Algemeen-Nederlandse Kroniek
Cultuur
Het 38Ste Algemeen-Nederlands Congres
Met toespraken van de congresvoorzitters H. Fayat (algemeen-voorzitter), G.R. Piryns (Vlaanderen), M.J.A.R. Dittrich (Nederland), en van staatssekretaris R. de Backer, en met een boodschap van prof. dr. H. Brugmans, voorzitter van het vorige congres te Rotterdam (in 1976) werd aan de Vrije Universiteit Brussel, op 2 oktober 1981 het 38ste ANC geopend.
Direct na de openingszitting werd overgegaan tot de werkzaamheden in de diverse werkgroepen, een werkwijze die ook de volgende dag werd aangehouden: de diverse vergaderingen resulteerden in resoluties, die samen met de algemene congresresolutie (op de slotzitting 's zaterdagnamiddags door voorzitter Piryns voorgedragen) de richting aangeven voor verdere geïntensifieerde integratiewerking tussen Noord en Zuid.
Op de slotzitting voerde ook J. Fleerackers het woord, die stelde dat, nu de taalunie is gerealiseerd, de tijd is aangebroken voor een ‘cultureel gemenebest van Nederlandssprekenden’.

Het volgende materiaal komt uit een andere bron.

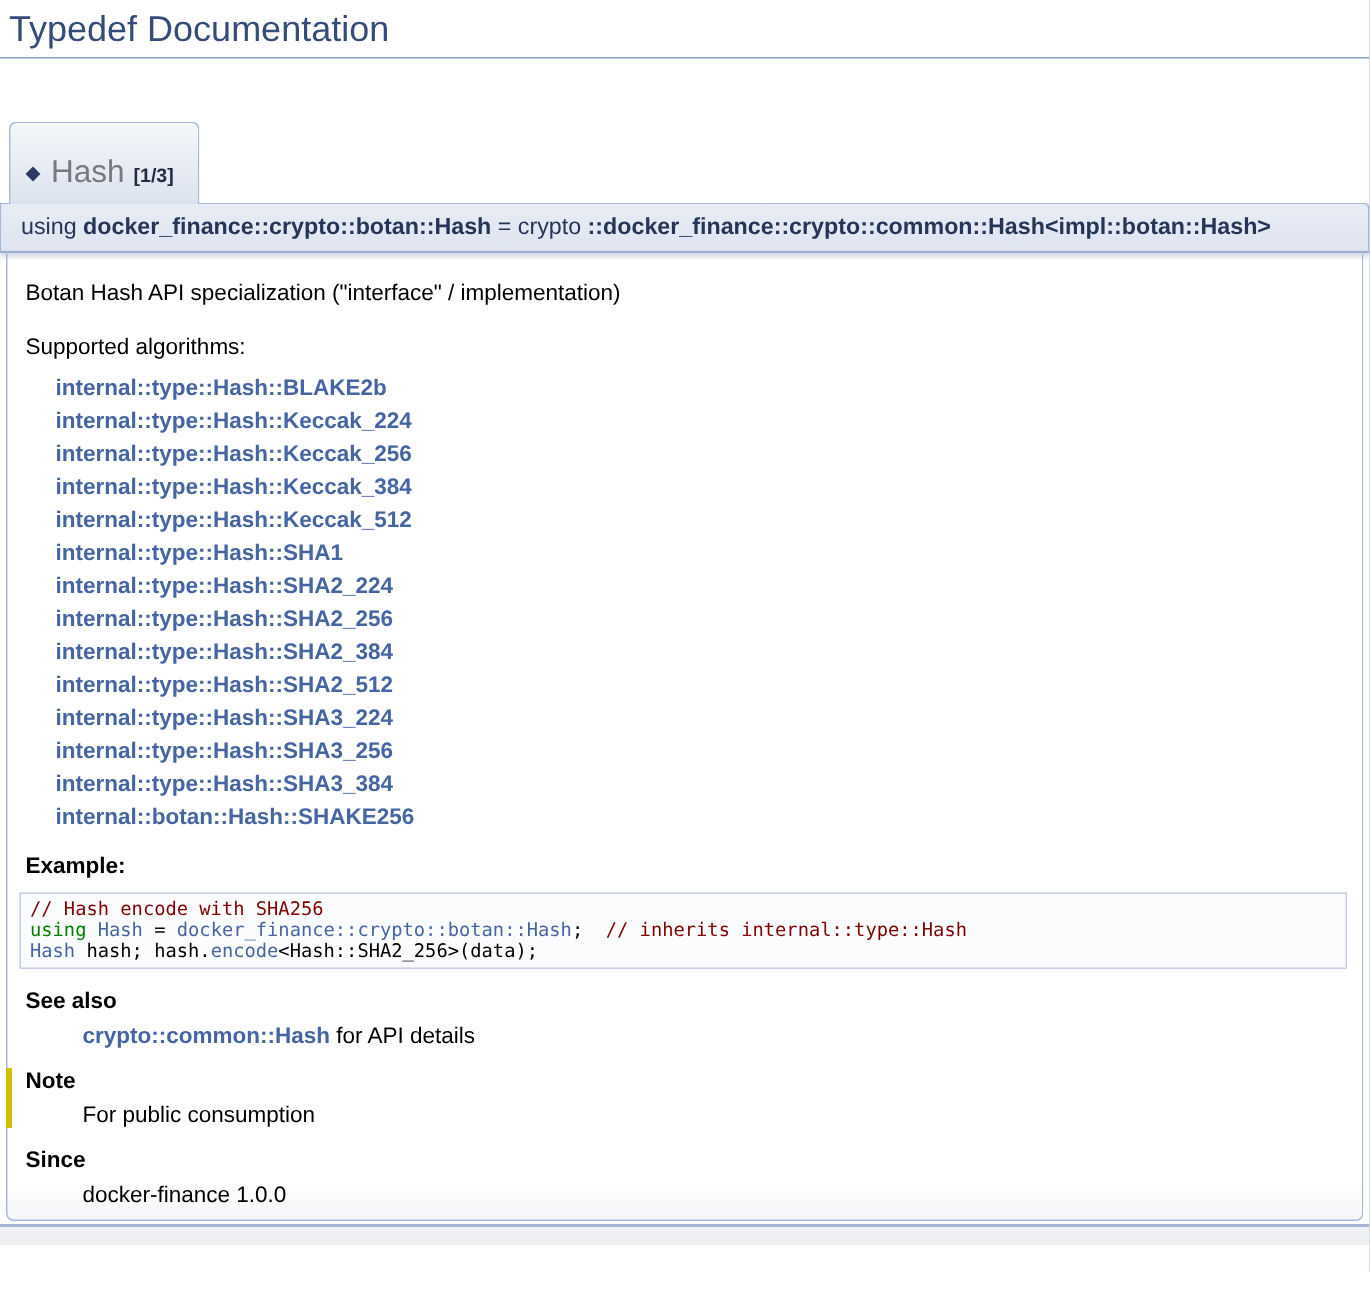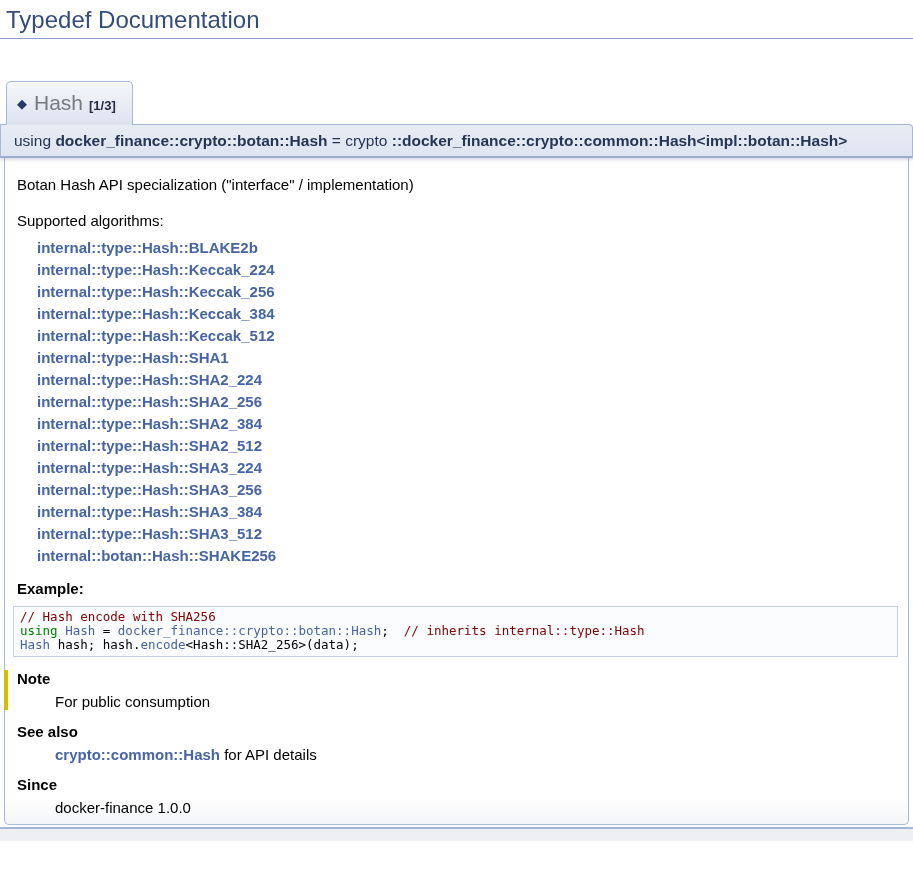"◆ Hash [1/3]" .memtitle { padding: 9px 16px 7px 10px -> 21px 16px 7px 10px }
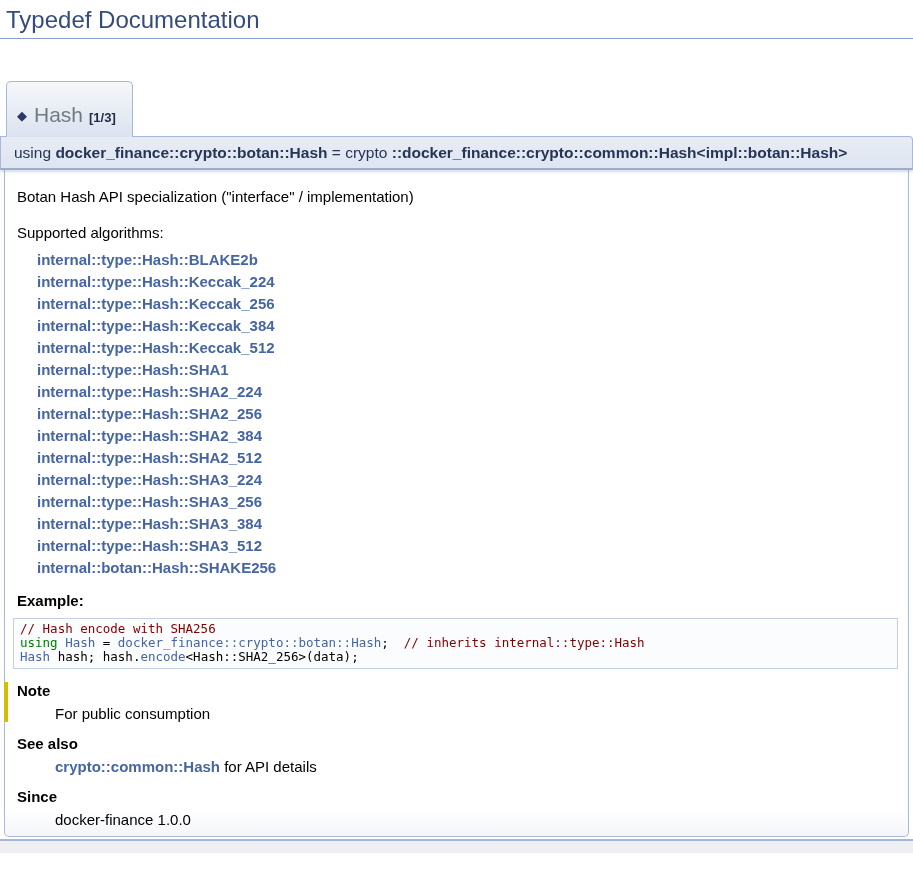"internal::type::Hash::SHA3_512" div.algo-row { html: <div><a>internal::type::Hash::SHA3_512</a></div> -> none }
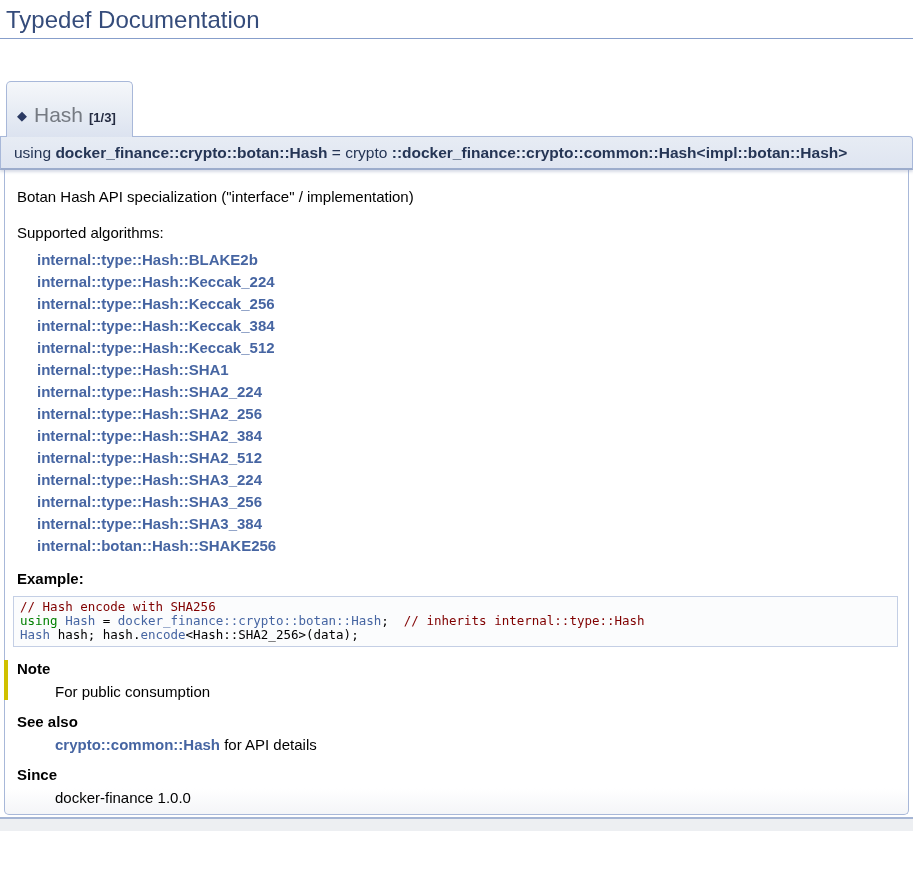"Note" dl.section { order: before "See also" -> after "See also" }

Namens de Nederlandse minister van Onderwijs en Wetenschappen sprak B.J.E.M. De Hoogh. Na afloop van de eerste congresdag werden op de Vlaamse Raad de Visser-Neerlandia prijzen uitgereikt, waarbij het Algemeen-Nederlands Congres de Culturele prijs in ontvangst mocht nemen. Dezelfde avond trad, in het kader van het congres, de groep Rum op in de Graaf van Egmont te Brussel. Het Algemeen-Nederlands Congres besteedt nu aandacht aan de ‘follow-up’. Het Algemeen-Nederlands Archief, dat de werkstukken voor het congres omvat, loopt uiteraard verder als neerslag van de voortgezette studies.
De eerste plannen voor een volgende (gelijktijdige) bijeenkomst te Amsterdam en Antwerpen in 1985 (t.g.v. 400 jaar val van Antwerpen en massale emigratie naar het Noorden) liggen reeds ter tafel. Een voorafgaande openingszitting te Leiden van het 39ste congres wordt voor 1984 in het vooruitzicht gesteld (verjaardag van het ontzet van Leiden gevolgd door stichting van de universiteit). Referaten, resoluties en andere tussenkomsten van het voorbije congres worden eerlang in het Algemeen-Nederlands Jaarboek opgenomen.